# need a 10 gallon bucket



## Maylar (Sep 3, 2013)

I bought one of the Dust Deputy doohickies and need a bucket to mount it to. I got the DIY version since the one with a 10 gal steel pail and casters is about $100 more. I was planning on using one of the Home Depot 5 gal buckets for 2 bucks, but I'm thinking that will fill up pretty quickly. Thing is, I can't seem to find anything much bigger with a sealed top that's cheap. Anybody have suggestions?

TIA


----------



## woodnthings (Jan 24, 2009)

*use a box not a bucket*

It don't have to be round, .... do it? :huh:

Make a plywood box, find a sheet metal cabinet, an old aquairum so you can see how full it is, cut down a 30 gal plastic drum....?

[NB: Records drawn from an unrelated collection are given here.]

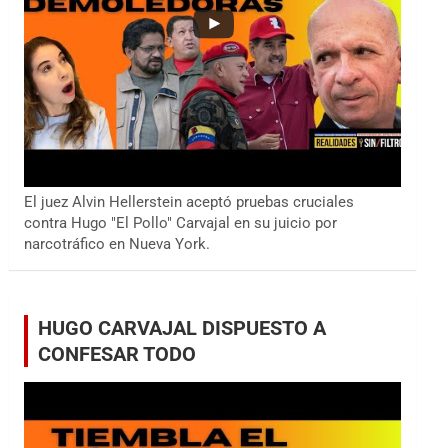
El juez Alvin Hellerstein aceptó pruebas cruciales
contra Hugo "El Pollo" Carvajal en su juicio por
narcotráfico en Nueva York.
HUGO CARVAJAL DISPUESTO A
CONFESAR TODO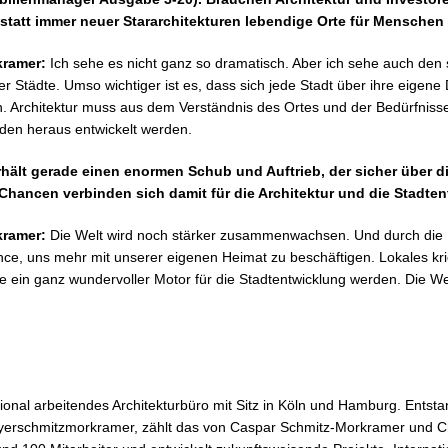
statt immer neuer Stararchitekturen lebendige Orte für Menschen
kramer:
Ich sehe es nicht ganz so dramatisch. Aber ich sehe auch den
rer Städte. Umso wichtiger ist es, dass sich jede Stadt über ihre eigen
n. Architektur muss aus dem Verständnis des Ortes und der Bedürfnis
den heraus entwickelt werden.
erhält gerade einen enormen Schub und Auftrieb, der sicher über d
Chancen verbinden sich damit für die Architektur und die Stadte
kramer:
Die Welt wird noch stärker zusammenwachsen. Und durch die Di
e, uns mehr mit unserer eigenen Heimat zu beschäftigen. Lokales krie
 ein ganz wundervoller Motor für die Stadtentwicklung werden. Die Welt
ational arbeitendes Architekturbüro mit Sitz in Köln und Hamburg. Ent
erschmitzmorkramer, zählt das von Caspar Schmitz-Morkramer und Chr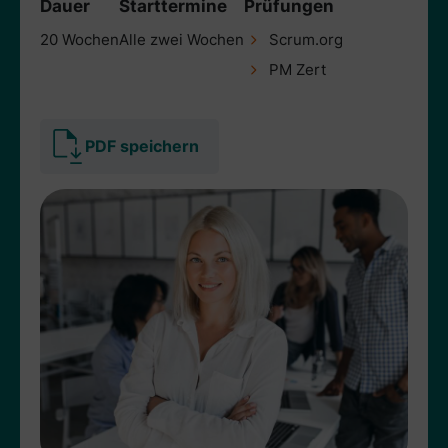
Dauer
Starttermine
Prüfungen
20 Wochen
Alle zwei Wochen
Scrum.org
PM Zert
PDF speichern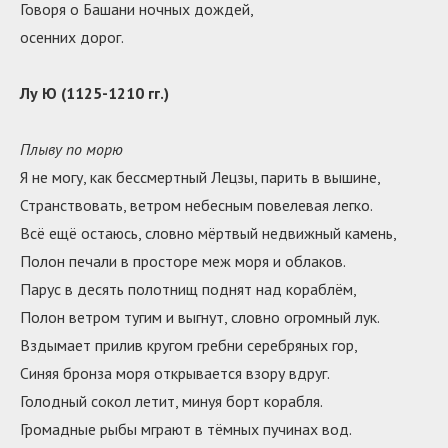
Говоря о Башани ночных дождей,
осенних дорог.
Лу Ю (1125-1210 гг.)
Плыву по морю
Я не могу, как бессмертный Лецзы, парить в вышине,
Странствовать, ветром небесным повелевая легко.
Всё ещё остаюсь, словно мёртвый недвижный камень,
Полон печали в просторе меж моря и облаков.
Парус в десять полотнищ поднят над кораблём,
Полон ветром тугим и выгнут, словно огромный лук.
Вздымает прилив кругом гребни серебряных гор,
Синяя бронза моря открывается взору вдруг.
Голодный сокол летит, минуя борт корабля.
Громадные рыбы мграют в тёмных пучинах вод.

http://www.uline.com/Product/Detail/S-10756/Drums/10-Gallon-Fiber-Drum

A 10 gallon cowboy hat?

Try a bakery for small fiber drums.... sugar and other stuff.


----------



## mdntrdr (Dec 22, 2009)

Why cant you attach 2 buckets together? :blink:


----------



## Manuka Jock (Jun 27, 2011)

This fella doesn't need his anymore


----------



## MT Stringer (Jul 21, 2009)

mdntrdr said:


> Why cant you attach 2 buckets together? :blink:


Duck tape is your friend! :laughing:


----------



## Brian T. (Dec 19, 2012)

Go to a grocery store or deli with a bulk food section (olives, pickles, etc).
I bought some buckets ("What would you like? Round or square?") for $5 each.
All washed out, too.


----------



## SeniorSitizen (May 2, 2012)

Pool chems supplier. Often sold in 10 gallon buckets with a lid.


----------



## jschaben (Apr 1, 2010)

Maylar said:


> I bought one of the Dust Deputy doohickies and need a bucket to mount it to. I got the DIY version since the one with a 10 gal steel pail and casters is about $100 more. I was planning on using one of the Home Depot 5 gal buckets for 2 bucks, but I'm thinking that will fill up pretty quickly. Thing is, I can't seem to find anything much bigger with a sealed top that's cheap. Anybody have suggestions?
> 
> TIA


Since the cone of the DIY dust deputy is sized for a standard 5 gall bucket, the idea of stacking two buckets seems like the one with the best chance of success. Just cut the bottom out of one, stack it on top of one with a bottom and seal with duct tape. May need to wrap a few layers of duct tape around the top one so it doesn't slide as far down into the bottom one but should work fine. :smile:


----------



## TMA Woodworks (Apr 23, 2010)

Go to an electrical supply house. They may have some. The wire whips for fixtures we stock come in large cardboard barrels with lids that have a clasp. I know we throw ours away when they are empty. I've got one for my cyclone. Lasted me for years and was very easy to cut holes in.

Bob


----------



## woodnthings (Jan 24, 2009)

*2 bucket stack*



jschaben said:


> Since the cone of the DIY dust deputy is sized for a standard 5 gall bucket, the idea of stacking two buckets seems like the one with the best chance of success. Just cut the bottom out of one, stack it on top of one with a bottom and seal with duct tape. May need to wrap a few layers of duct tape around the top one so it doesn't slide as far down into the bottom one but should work fine. :smile:



Or.... remove the lids, if any, stack the two together top to top, tape them with electrical tape and put your Thein, cyclone, or separator fitting in the top one's bottom, which is now the the top... :huh: 
You may have to remove the bottom of the top bucket depending on which system you use. Maybe that's what he said, I donno?


----------



## mobilepaul (Nov 8, 2012)

Maylar said:


> I bought one of the Dust Deputy doohickies and need a bucket to mount it to. I got the DIY version since the one with a 10 gal steel pail and casters is about $100 more. I was planning on using one of the Home Depot 5 gal buckets for 2 bucks, but I'm thinking that will fill up pretty quickly. Thing is, I can't seem to find anything much bigger with a sealed top that's cheap. Anybody have suggestions?
> 
> TIA


look through this list of CT vendors of used barrels and see if one is near you. I can get, locally, used, sterilized 30 gal barrels with removable head for around 15-20 and used 55 gal plastics for about 25 bucks. I'm sure you can find a source...
http://www.thomasnet.com/connecticut/barrels-drums-metal-287-1.html


----------